- [MATERIAL FOR THIS EXERCISE]
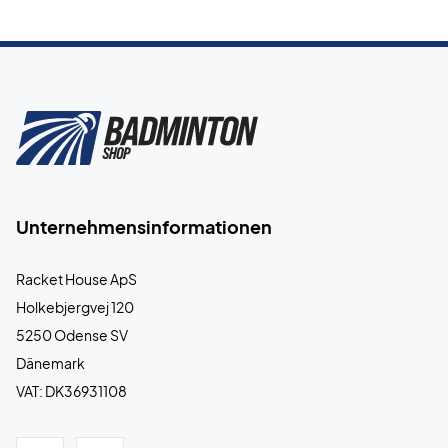
Unternehmensinformationen
Racket House ApS
Holkebjergvej 120
5250 Odense SV
Dänemark
VAT: DK36931108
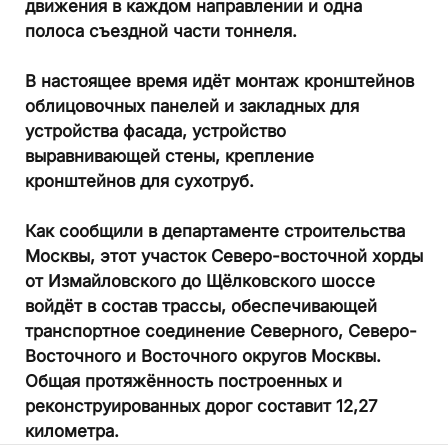
движения в каждом направлении и одна
полоса съездной части тоннеля.
В настоящее время идёт монтаж кронштейнов
облицовочных панелей и закладных для
устройства фасада, устройство
выравнивающей стены, крепление
кронштейнов для сухотруб.
Как сообщили в департаменте строительства
Москвы, этот участок Северо-восточной хорды
от Измайловского до Щёлковского шоссе
войдёт в состав трассы, обеспечивающей
транспортное соединение Северного, Северо-
Восточного и Восточного округов Москвы.
Общая протяжённость построенных и
реконструированных дорог составит 12,27
километра.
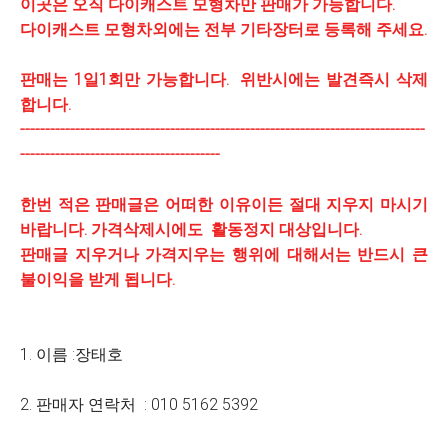
이곳은 오직 다이캐스트 모형차만 판매가 가능합니다.
다이캐스트 모형차외에는 전부 기타장터로 등록해 주세요.
판매는 1일1회만 가능합니다. 위반시에는 발견즉시 삭제
합니다.
---------------------------------------------------------------------------------
----------------------------------------
한번 적은 판매글은 어떠한 이유이든 절대 지우지 마시기
바랍니다. 가격삭제시에도 활동정지 대상입니다.
판매글 지우거나 가격지우는 행위에 대해서는 반드시 큰
불이익을 받게 됩니다.
1. 이름 :장태호
2. 판매자 연락처 : 010 5162 5392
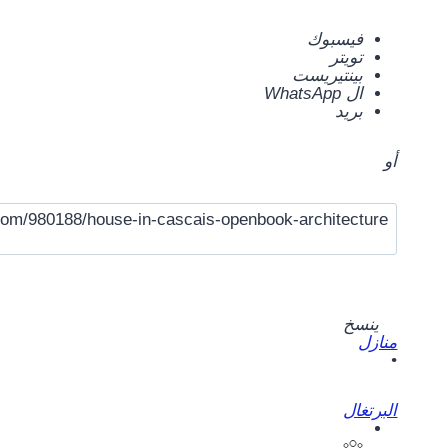
فيسبوك
تويتر
بينتيريست
ال WhatsApp
بريد
أو
“ينسخ”
ينسخ
منازل
•
البرتغال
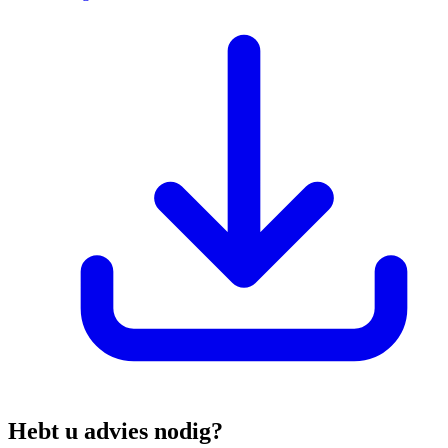
Hebt u advies nodig?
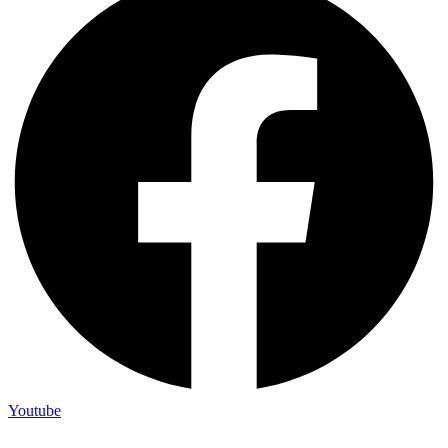
Youtube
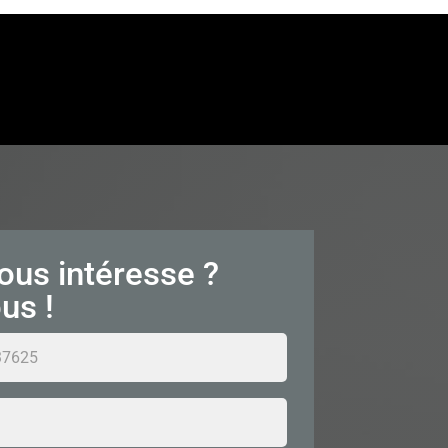
ous intéresse ?
us !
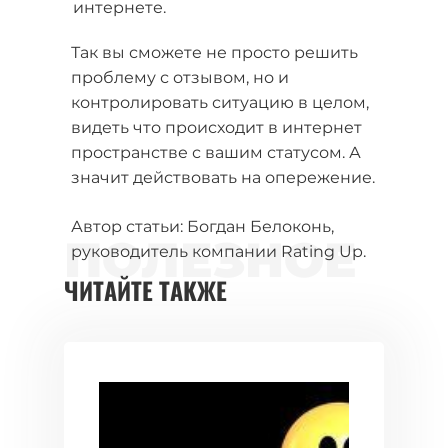
интернете.
Так вы сможете не просто решить
проблему с отзывом, но и
контролировать ситуацию в целом,
видеть что происходит в интернет
пространстве с вашим статусом. А
значит действовать на опережение.
Автор статьи: Богдан Белоконь,
ПОЛЕЗНОЕ
руководитель компании Rating Up.
ЧИТАЙТЕ ТАКЖЕ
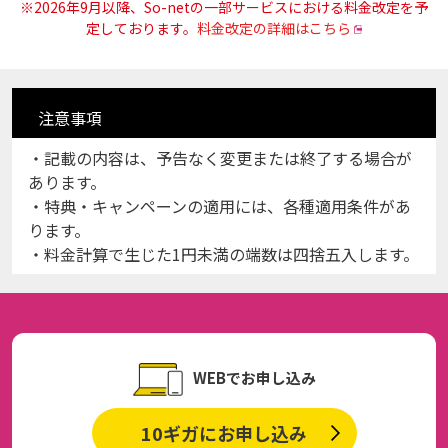
※2026年9月以降、So-netの一部サービスにおける料金改定を予
定しております。
料金改定の詳細はこちら
注意
事項
・記載の内容は、予告なく変更または終了する場合が
あります。
・特典・キャンペーンの適用には、各種適用条件があ
ります。
・料金計算で生じた1円未満の端数は四捨五入します。
WEBでお申し込み
10ギガにお申し込み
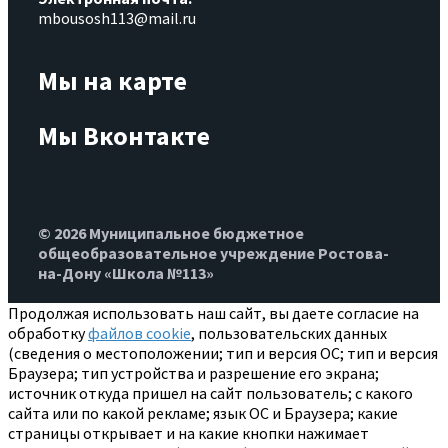
mbousosh113@mail.ru
Мы на карте
Мы Вконтакте
© 2026 Муниципальное бюджетное
общеобразовательное учреждение Ростова-
на-Дону «Школа №113»
Продолжая использовать наш сайт, вы даете согласие на
обработку
файлов cookie
, пользовательских данных
(сведения о местоположении; тип и версия ОС; тип и версия
Браузера; тип устройства и разрешение его экрана;
источник откуда пришел на сайт пользователь; с какого
сайта или по какой рекламе; язык ОС и Браузера; какие
страницы открывает и на какие кнопки нажимает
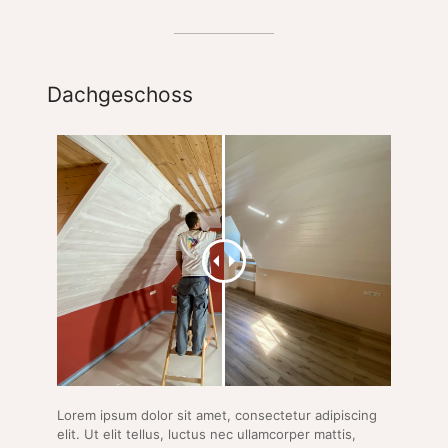
Dachgeschoss
Lorem ipsum dolor sit amet, consectetur adipiscing
elit. Ut elit tellus, luctus nec ullamcorper mattis,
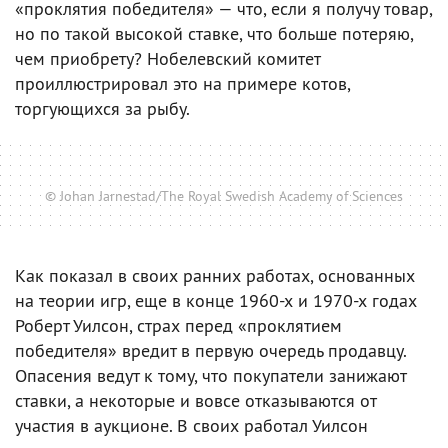
«проклятия победителя» — что, если я получу товар,
но по такой высокой ставке, что больше потеряю,
чем приобрету? Нобелевский комитет
проиллюстрировал это на примере котов,
торгующихся за рыбу.
© Johan Jarnestad/The Royal Swedish Academy of Sciences
Как показал в своих ранних работах, основанных
на теории игр, еще в конце 1960-х и 1970-х годах
Роберт Уилсон, страх перед «проклятием
победителя» вредит в первую очередь продавцу.
Опасения ведут к тому, что покупатели занижают
ставки, а некоторые и вовсе отказываются от
участия в аукционе. В своих работал Уилсон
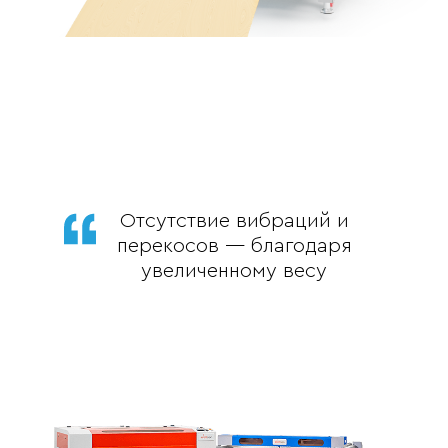
Отсутствие вибраций и
перекосов — благодаря
увеличенному весу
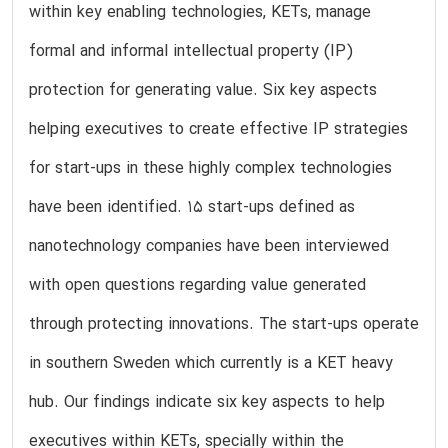
within key enabling technologies, KETs, manage
formal and informal intellectual property (IP)
protection for generating value. Six key aspects
helping executives to create effective IP strategies
for start-ups in these highly complex technologies
have been identified. 15 start-ups defined as
nanotechnology companies have been interviewed
with open questions regarding value generated
through protecting innovations. The start-ups operate
in southern Sweden which currently is a KET heavy
hub. Our findings indicate six key aspects to help
executives within KETs, specially within the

- [YOUR ASSIGNMENT]
Reproduce exactly the lines above from the line with "что, если я" to the line with "участия в аукционе. В своих работал Уилсон", including both, and add nothing.

- [FINISHED TASK]
«проклятия победителя» — что, если я получу товар,
но по такой высокой ставке, что больше потеряю,
чем приобрету? Нобелевский комитет
проиллюстрировал это на примере котов,
торгующихся за рыбу.
© Johan Jarnestad/The Royal Swedish Academy of Sciences
Как показал в своих ранних работах, основанных
на теории игр, еще в конце 1960-х и 1970-х годах
Роберт Уилсон, страх перед «проклятием
победителя» вредит в первую очередь продавцу.
Опасения ведут к тому, что покупатели занижают
ставки, а некоторые и вовсе отказываются от
участия в аукционе. В своих работал Уилсон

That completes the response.